«LA PARROCCHIA CASA COMUNE»

Omelia in occasione dell’apertura al culto e dedicazione della Chiesa San Giuseppe
13-03-2024

Con il cuore ricolmo di gioia e animato da forte speranza cristiana, saluto tutti voi che partecipate a questa solenne celebrazione per la riapertura al culto e per la consacrazione dell’altare della Chiesa parrocchiale dedicata al Patriarca San Giuseppe.

Saluto il Commissario Giovanni Cocco, il vice-questore, le autorità civili e militari presenti; saluto il caro parroco Padre Giovanni Di Luca, tutti i sacerdoti e i diaconi che concelebrano con me; un caro e affettuoso saluto ai tecnici e a tutte le maestranze che qui hanno lavorato alacremente senza risparmiarsi. Saluto i bambini, i giovani, gli adulti, gli anziani e quanti, in modo particolare gli ammalati e le claustrali, ci seguono via social.

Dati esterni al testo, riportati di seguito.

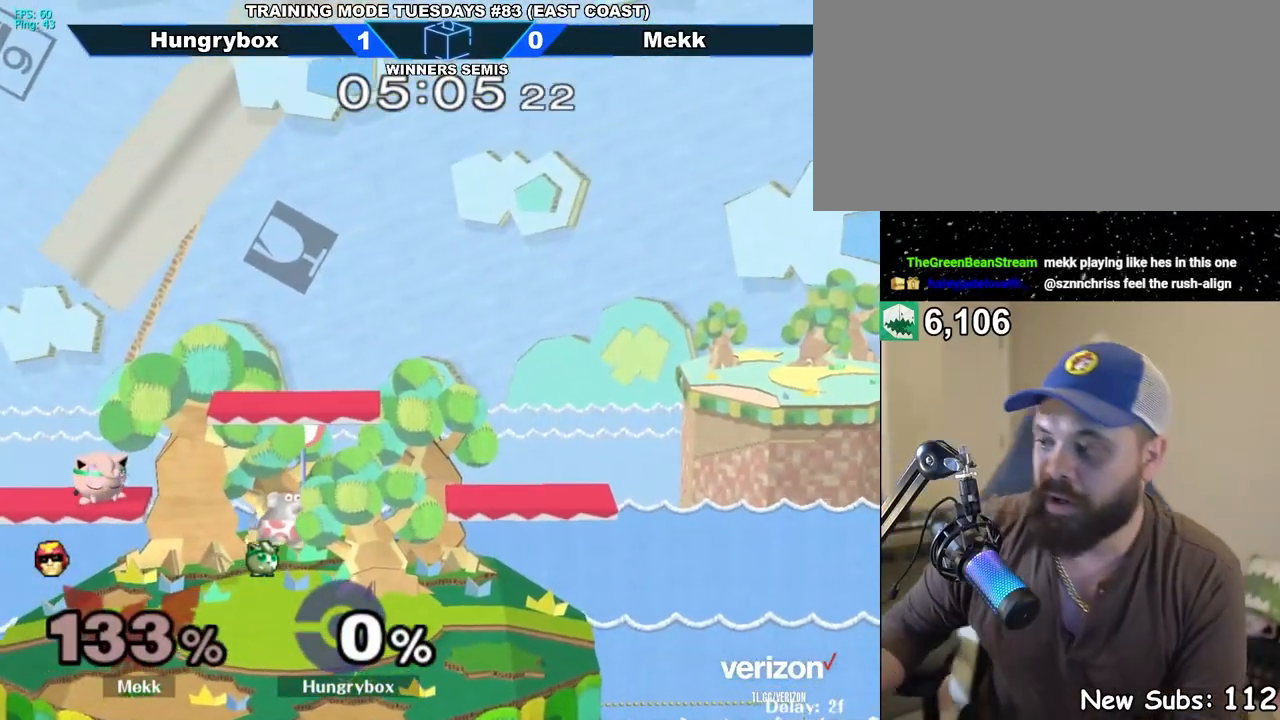
{"buttons": [], "left_stick": "center", "right_stick": "center", "events": []}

Vorrei che il mio saluto giungesse forte nelle vostre case, soprattutto dove ci sono persone che soffrono, perché anch’esse si sentano partecipi di questa nobile assemblea liturgica; fratelli e sorelle che sentano nel saluto del vescovo la carezza materna di Dio sulle loro sofferenze.

Ringrazio Padre Giovanni Di Luca per la tenacia e per la forza con cui si è speso, in questi anni, in ogni campo e settore per l’abbellimento e la riapertura di questo tempio, gli Uffici della Curia che hanno seguito i lavori, i collaboratori e volontari della Parrocchia.

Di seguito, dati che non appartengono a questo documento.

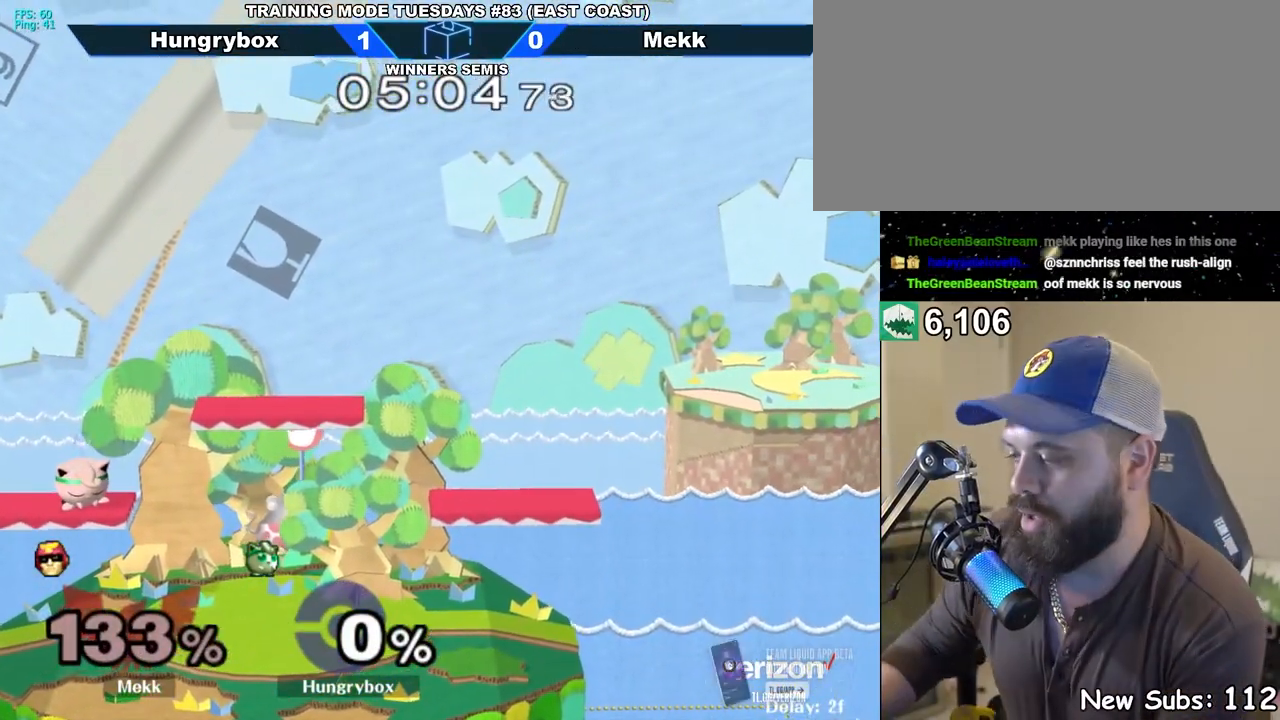
{"buttons": [], "left_stick": "center", "right_stick": "center", "events": []}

La Chiesa è una comunità di credenti che professano il Dio vivo ed attestano che Cristo è il Figlio di Dio, il Redentore del mondo. E noi, cari fratelli e sorelle, siamo una piccola parte di questa grande comunità della Chiesa edificata sulla fede degli apostoli. Noi che annunziamo e professiamo la fede nel Figlio di Dio rendendoci partecipi del Regno di Dio.

Siamo stati costituiti Chiesa-comunione e dobbiamo porre ogni sforzo per vivere ciò che siamo. Questo tempio, che oggi dedichiamo a Dio, costituisce, al tempo stesso, ciò che siamo e ciò che dobbiamo continuamente realizzare nella fatica quotidiana.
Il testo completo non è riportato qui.